確定拠出年金、ラップにも広がる「ESG」−公募投信で設定相次ぐ、長期リターンにも期待

 ESG(環境・社会・企業統治)関連ファンドが一般的な国内公募投信だけでなく、確定拠出年金やファンドラップにも広がってきた。アムンディ・ジャパンは22日、確定拠出年金での利用が可能なファンドとして、世界の気候変動対応に取り組む企業への株式に投資する「アムンディDCファンド 世界株式・気候変動対応」を設定する。

 同ファンドは、環境評価を行う国際的なNGOであるCDPが公表する気候変動問題への取り組み度合いの評価とアムンディのESG評価を用いて銘柄を選定する。一般的な公募投信として、同一の運用プロセスを用いる「SMBC・アムンディ クライメート・アクション」を19年6月に設定済み。組入上位は、社内的な炭素税を設定する『マイクロソフト』、クラウドサーバーの温室効果ガスゼロを目指す『セールスフォース』、2018年から2050年までにCO2排出量半減を目標とする『ホーム・デポ』などとなる。

 確定拠出年金専用ファンドとしてはこのほかに、5月に野村アセットマネジメントの国内株式ファンド「世の中を良くする企業ファンド(野村日本株ESG投資) (確定拠出年金向け)」、6月にアセットマネジメントOneの外国株式ファンド「One グローバルESG厳選株ファンド<DC年金>」が設定されている。それ以前に設定された確定拠出年金専用のESGファンドが7本にとどまっていたことを考えるとハイペースでの設定が続く。

 また、ファンドラップ専用ファンドは昨年末までESG関連ファンドは該当がなかったが、今年1月にインベスコ・アセット・マネジメントが運用する外国株式ファンドとして「ESG米国株式オープン(ラップ向け)」「ESG欧州株式オープン(ラップ向け)」が設定されている。

 ESGへの注目度が高まる背景としては環境やガバナンスへの意識の高まりに加えて、良好なパフォーマンスへの期待もある。
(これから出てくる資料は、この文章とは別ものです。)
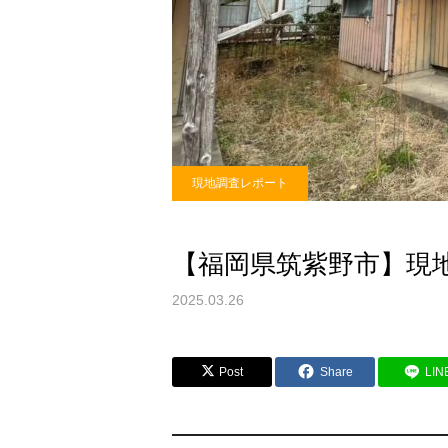
現地調査レポート
【福岡県筑紫野市】現
2025.03.26
Post
Share
LIN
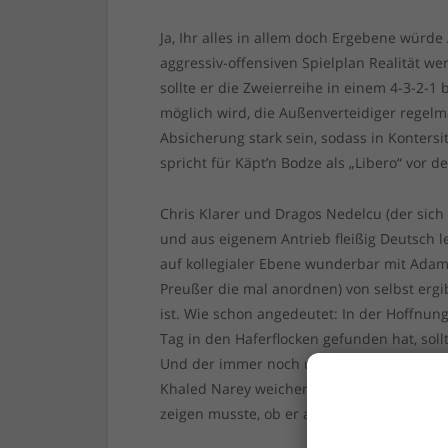
Ja, Ihr alles in allem doch Ergebene würd
aggressiv-offensiven Spielplan Realität 
sollte er die Zweierreihe in einem 4-3-2-1
möglich wird, die Außenverteidiger regelm
Absicherung stark sein, sodass in Kontersi
spricht für Käpt’n Bodze als „Libero“ vor de
Chris Klarer und Dragos Nedelcu (der sic
und aus eigenem Antrieb fleißig Deutsch l
auf kollegialer Ebene wunderbar mit Adam B
Preußer die mal anordnen) von selbst erg
ist. Wie schon angedeutet: In der Hoffnun
Tag in den Haferflocken gefunden hat, soll
Und der immer noch und immer wieder lei
Khaled Narey weichen, der bei jedem Einsat
zeigen musste, ob er auch als Verteidiger t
グローバル株式の指数であるモーニングスター・グローバル・マーケット指数のリターン(米ドルベース・5月末時点)に基づき比較すると、同指数のESG型はコロナ危機を含む過去1年間が4.20%と、ESGを考慮しない一般型指数の1.80%を上回っている。さらに、3年、5年、10年でもESG型が一般型を上回っており、中長期でも優位性が見られる。

 日本でのESG投資は、公的年金を運用するGPIF(年金積立金管理運用独立行政法人)がESG指数を採用し、パッシブ運用を始めるなど積極的な取り組みを見せることで認知が高まった。証券市場への投資においては長期的に見た場合に環境・社会問題の影響が避けられず、ESG投資を通じてその影響を軽減することが持続的な収益を追求する上で必要との認識がある。

 確定拠出年金やファンドラップに関しても長期での運用が前提となる。社会の持続可能性と安定的なリターンの獲得を両立させる手段としてESGが一層注目を集めそうだ。